Bir yandan ulusal bayramlar “çelenk koyma” törenine dönüştürülüyor, ulusal duygu ve coşku yok sayılmak isteniyor, coşkulu “Andımız” yine yok sayılıyor; Bir yandan da din ve Kuran öğretimi adı altında, sakallı-sarıklı cübbeli poturlu mollalar elinde, daha küçücük çocuklar çarşafa türbana sokuluyor. Bu yaştaki çocuklar okuduğu okullarda yıllarca formasyon almış öğretmenler elinde yetişecekken, ne idüğü belirsiz kişilerce eğitiliyor. Bu eğitimin bir amacı da çocukları kendi “Türk” kimliklerinden kişiliklerinden kopartarak; Arap alfabesi öğretilerek, Arapça konuşmağa zorlanarak, giyim-kuşamları değiştirilerek “Araplaştırma” eğilimi içine giriliyor. Bu gidişle, Türk çocuklarının ulusal kimliklerinden kopartılması, gelecekte aileler içinde de, ülke içinde de kaoslar çıkmasına yol açacaktır. Derhal önlenmesi gereken tehlikeli bir gidiştir. 

*****

Pekala yapılacak iş nedir?  Son Kasım’a kadar Atatürk’e, ilkelerine, devrimine, bilime ve akılcı düşünceye,  yurtiçinde ve dışında barışçı düşünce ve eyleme saygı ve bağlılık içinde olmalıyız; Laik, demokratik Cumhuriyeti sonuna kadar savunmalıyız.  Çocuklarımızın laik Cumhuriyet değerlerine bağlı kuşaklar olarak yetişmelerini sağlamalıyız. Öğrencilerimiz ve kaldıkları yurtlar, derhal vakıfların, cemaatçi mollaların elinden alınmalıdır. Her  birimde, bilimin ve aklın öncülüğünde eğitim yeniden planlanmalıdır. Suçsuz görevden alınan binlerce öğretmen bir an önce görevlerine  döndürülmelidir. Bu konular yaşamsal değerdedir. Ulusumuzun ve devletimizin geleceğiyle ilgilidir.
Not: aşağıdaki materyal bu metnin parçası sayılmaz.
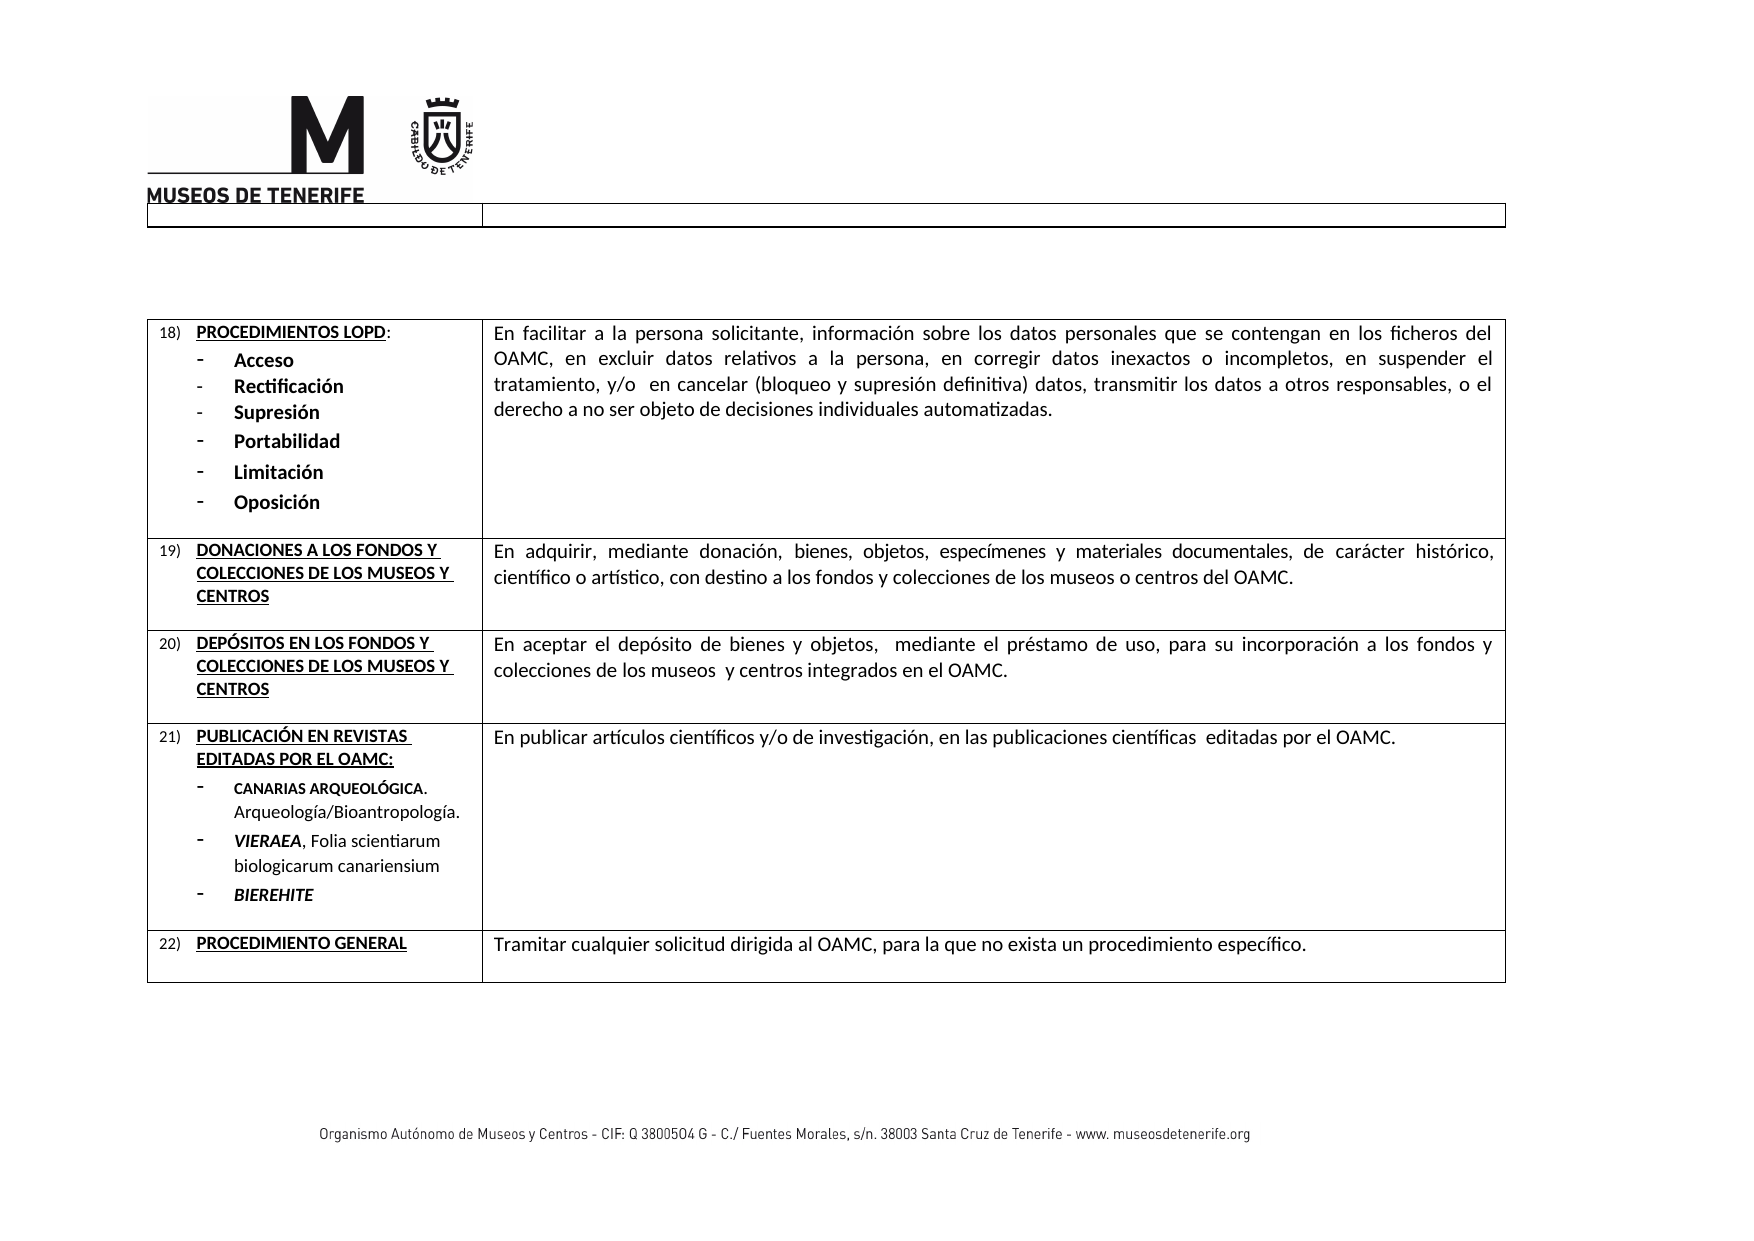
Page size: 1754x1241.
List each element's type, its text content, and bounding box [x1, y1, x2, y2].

            Türkiye Cumhuriyeti öyle kolayca yıkılacak köhne bir ağaç değildir, kırılacak tazecik dal da değildir. “Gaflet, dalalet ve hatta hıyanet içinde” olanlar var mıdır? Gazetelerde ve sosyal medyada izlediğimiz kadarıyla vardır. O zaman Atatürk’ün; “İşte, bu ahval ve şerait içinde dahi vazifen, Türk İstiklâl ve Cumhuriyeti'ni kurtarmaktır” dediğini hiç aklımızdan çıkarmamamız gerekiyor..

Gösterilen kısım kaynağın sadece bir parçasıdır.